Connecticut Gov. Ned Lamont is reorganizing the Connecticut Retirement Security Authority by staffing it with a 14-person board and placing it under the jurisdiction of the state comptroller's office.
CRSA was formed in January 2017 to create and implement the Connecticut Retirement Security Program, a retirement savings plan for private-sector workers in Connecticut with no access to an employer-based retirement fund. It was formed after then-Gov. Dannel P. Malloy signed the Connecticut Retirement Security Program into law on May 27, 2016.
The state's retirement security program is designed to offer "more than half a million Connecticut workers a real opportunity to save for retirement through easy payroll deductions," said a news release from the governor's office.

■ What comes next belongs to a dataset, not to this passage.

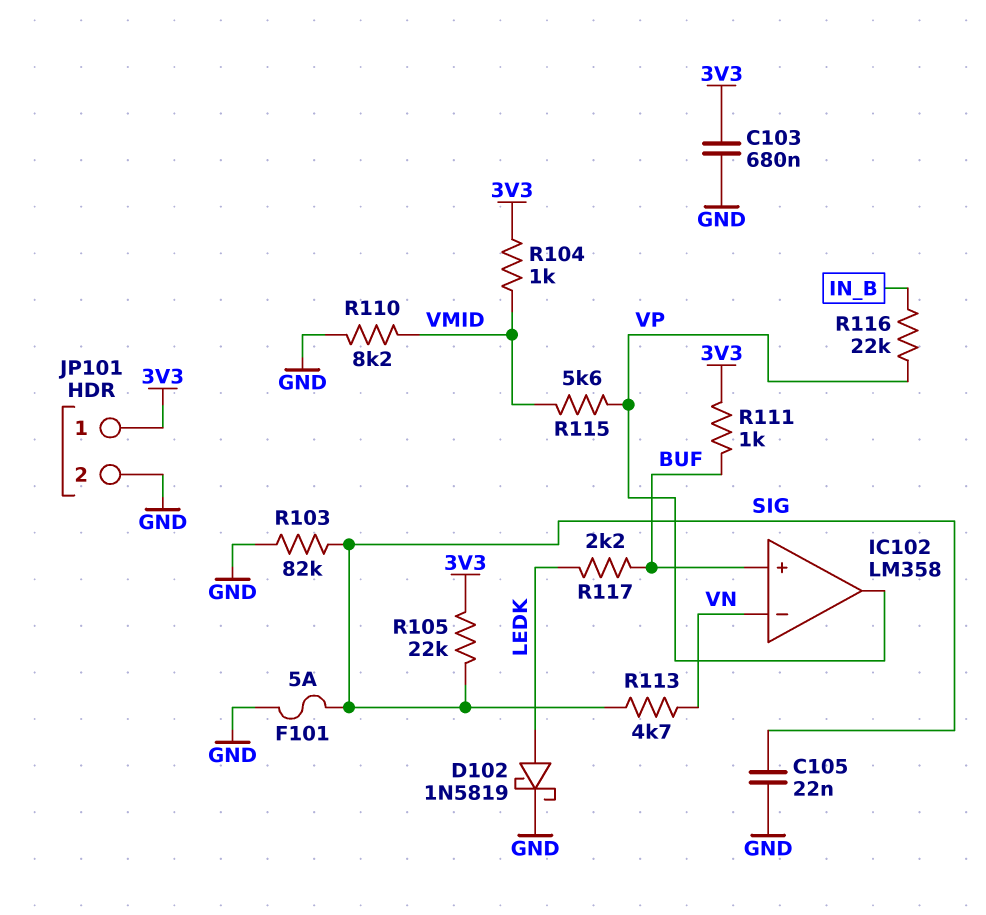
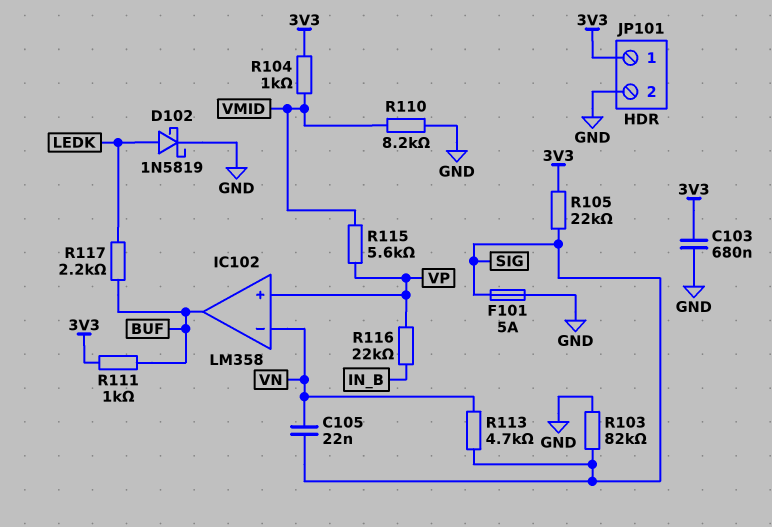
C105: 22nF (GND, SIG) -> 22nF (SIG, VN)
IC102 pin in+: BUF -> VP
IC102 pin out: VP -> BUF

This move is part of a series of budget proposals, including the fiscal year 2021 budget adjustments report, that state the CRSA will evaluate the best and fastest way to implement the program, "including a multistate or regional approach that would enable participating states to provide even better services to its citizens at lower cost."
The budget adjustments report added: "The budget supports a new position to provide clerical support and allows the Office of the State Comptroller to assume operational control of the Connecticut Retirement Security Authority so we can move quickly from concept to reality."
The CRSA had been run by Executive Director Mary Fay since January 2018. But after the authority ran out of funds, Ms. Fay was laid off in January this year, confirmed Max Reiss, a spokesman for Mr. Lamont's office.
Ms. Fay could not be immediately reached for comment.